As early as the Warring States Period the area we now call Hohhot was inhabited. The city of Yunzhong was founded here at this time by the Zhao Kingdom: relics of the Zhao Great Wall they built to keep out invades can still be seen in Tuoketuo County to the southwest of Hohhot.
When Qin Shi Huang unified China and became the First Emperor of China, establishing the Qin Dynasty, the area was named Yunzhong County. In the Western Han Dynasty, Emperor Wu dedicated many cities to military usage, one of which was the current city of Hohhot. Relics of this time can be found in the eastern suburbs of Hohhot.
China briefly lost control of the entire Hohhot region to the Turkik, during the Sui and Tang dynasties, but the invaders were driven out. In 1572, the Mongol leader Altan Khan established a walled city in the area, which we now recognize as the section of Hohhot called the Old City. He consolidated his power in this new city, ordering lamaseries (the Dazhao and Xiaozhao temples) to be built, and the area became a central city for Buddhism in northern China. At this point, Hohhot's primary function changed from that of a military encampment to that of an economic and social hub.

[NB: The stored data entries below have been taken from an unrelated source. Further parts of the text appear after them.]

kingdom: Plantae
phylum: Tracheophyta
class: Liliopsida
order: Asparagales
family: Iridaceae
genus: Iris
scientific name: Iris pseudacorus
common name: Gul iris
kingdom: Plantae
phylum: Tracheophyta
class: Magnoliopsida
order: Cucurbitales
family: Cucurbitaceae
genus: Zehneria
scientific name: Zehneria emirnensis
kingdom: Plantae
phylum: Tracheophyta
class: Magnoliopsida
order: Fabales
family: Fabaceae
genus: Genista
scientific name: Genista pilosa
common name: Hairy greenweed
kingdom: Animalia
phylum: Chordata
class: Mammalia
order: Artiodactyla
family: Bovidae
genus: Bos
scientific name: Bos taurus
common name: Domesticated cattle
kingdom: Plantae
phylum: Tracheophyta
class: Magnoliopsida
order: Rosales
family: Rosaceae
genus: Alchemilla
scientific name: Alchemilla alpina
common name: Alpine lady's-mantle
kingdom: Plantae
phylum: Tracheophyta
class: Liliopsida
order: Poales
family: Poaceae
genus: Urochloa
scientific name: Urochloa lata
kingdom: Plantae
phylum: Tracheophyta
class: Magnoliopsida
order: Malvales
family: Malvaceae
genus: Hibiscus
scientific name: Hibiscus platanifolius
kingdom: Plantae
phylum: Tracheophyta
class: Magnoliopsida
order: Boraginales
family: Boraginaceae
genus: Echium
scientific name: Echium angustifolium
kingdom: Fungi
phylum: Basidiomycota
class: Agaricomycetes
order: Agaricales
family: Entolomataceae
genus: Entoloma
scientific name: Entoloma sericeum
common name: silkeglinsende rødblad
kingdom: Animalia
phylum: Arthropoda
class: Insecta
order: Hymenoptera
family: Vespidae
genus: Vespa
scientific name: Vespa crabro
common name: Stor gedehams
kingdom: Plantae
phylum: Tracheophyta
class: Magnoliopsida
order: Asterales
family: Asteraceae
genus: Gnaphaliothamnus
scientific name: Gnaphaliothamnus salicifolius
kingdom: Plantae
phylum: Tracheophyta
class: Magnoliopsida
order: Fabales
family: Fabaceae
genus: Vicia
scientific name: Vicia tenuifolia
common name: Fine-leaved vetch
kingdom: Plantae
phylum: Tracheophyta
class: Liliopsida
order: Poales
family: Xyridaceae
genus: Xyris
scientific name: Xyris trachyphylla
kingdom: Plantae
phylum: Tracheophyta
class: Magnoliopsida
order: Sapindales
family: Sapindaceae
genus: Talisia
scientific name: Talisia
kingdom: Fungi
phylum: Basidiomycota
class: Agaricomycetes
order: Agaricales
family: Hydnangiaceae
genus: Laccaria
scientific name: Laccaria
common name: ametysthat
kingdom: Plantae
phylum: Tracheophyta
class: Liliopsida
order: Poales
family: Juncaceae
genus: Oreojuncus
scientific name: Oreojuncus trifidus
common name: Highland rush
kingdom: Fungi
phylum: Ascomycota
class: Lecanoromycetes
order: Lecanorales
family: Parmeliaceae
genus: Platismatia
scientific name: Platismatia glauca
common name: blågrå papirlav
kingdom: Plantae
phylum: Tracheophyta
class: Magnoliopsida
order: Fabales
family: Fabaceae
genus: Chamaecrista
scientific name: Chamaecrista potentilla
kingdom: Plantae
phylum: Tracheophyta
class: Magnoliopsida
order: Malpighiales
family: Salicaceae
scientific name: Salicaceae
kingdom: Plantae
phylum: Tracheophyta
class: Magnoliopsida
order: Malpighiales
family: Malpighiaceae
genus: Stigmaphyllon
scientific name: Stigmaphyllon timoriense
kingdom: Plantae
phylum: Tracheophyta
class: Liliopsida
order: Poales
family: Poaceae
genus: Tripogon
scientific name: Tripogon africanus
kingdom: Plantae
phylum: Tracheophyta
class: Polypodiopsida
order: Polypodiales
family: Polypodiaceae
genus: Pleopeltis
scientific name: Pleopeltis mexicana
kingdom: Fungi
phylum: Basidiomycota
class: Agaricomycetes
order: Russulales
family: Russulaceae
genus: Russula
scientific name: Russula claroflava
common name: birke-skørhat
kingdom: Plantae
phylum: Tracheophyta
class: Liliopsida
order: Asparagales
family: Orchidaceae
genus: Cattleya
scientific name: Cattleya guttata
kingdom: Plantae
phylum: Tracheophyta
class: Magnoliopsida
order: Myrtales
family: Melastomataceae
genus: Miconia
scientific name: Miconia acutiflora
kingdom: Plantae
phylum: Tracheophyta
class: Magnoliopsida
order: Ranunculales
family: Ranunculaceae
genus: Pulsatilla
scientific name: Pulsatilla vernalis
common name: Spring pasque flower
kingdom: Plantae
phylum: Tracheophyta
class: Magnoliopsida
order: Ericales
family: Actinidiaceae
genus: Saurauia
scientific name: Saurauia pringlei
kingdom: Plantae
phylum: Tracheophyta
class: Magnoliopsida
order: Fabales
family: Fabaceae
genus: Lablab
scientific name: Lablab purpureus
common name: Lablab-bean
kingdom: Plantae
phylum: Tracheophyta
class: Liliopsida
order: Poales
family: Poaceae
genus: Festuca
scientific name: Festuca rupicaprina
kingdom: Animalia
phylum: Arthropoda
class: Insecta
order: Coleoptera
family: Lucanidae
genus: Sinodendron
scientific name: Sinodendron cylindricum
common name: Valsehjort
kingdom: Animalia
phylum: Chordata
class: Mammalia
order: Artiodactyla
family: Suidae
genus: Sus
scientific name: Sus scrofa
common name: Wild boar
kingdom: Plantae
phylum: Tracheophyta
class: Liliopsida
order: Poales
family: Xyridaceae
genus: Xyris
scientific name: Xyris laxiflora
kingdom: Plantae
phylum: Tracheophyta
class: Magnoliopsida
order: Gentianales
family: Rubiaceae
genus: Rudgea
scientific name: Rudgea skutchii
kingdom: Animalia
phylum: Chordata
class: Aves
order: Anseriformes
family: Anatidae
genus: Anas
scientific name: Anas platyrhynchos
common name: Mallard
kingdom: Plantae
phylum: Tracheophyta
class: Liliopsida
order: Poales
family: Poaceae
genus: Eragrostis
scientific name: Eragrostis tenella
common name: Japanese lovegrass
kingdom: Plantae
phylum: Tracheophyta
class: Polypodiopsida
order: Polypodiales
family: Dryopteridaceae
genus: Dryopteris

As power shifted once again, the Mongols were driven out of Hohhot by the Manchus, who took control of the area in the transition between the Ming and Qing dynasties. The Manchus built a new city in 1736, 2 kilometers northeast of the old city, which they called "Suiyuan” which is now referred to as the ''New City''. These ''twin cities'' were a common feature of the Manchu rule and although some commerce did flow between the two settlements, they remained separate entities for a long time.
In 1914, the cities were politically integrated, and are slowly becoming socially integrated as the 2 kilometers that separates them has gradually been built up since 1949. Both the ''New City'' walls and the ''Old City'' north gate have been torn down to accommodate this development. In 1954, Guisui was changed to Hohhot and the city was made the capital of Inner Mongolia Autonomous Region.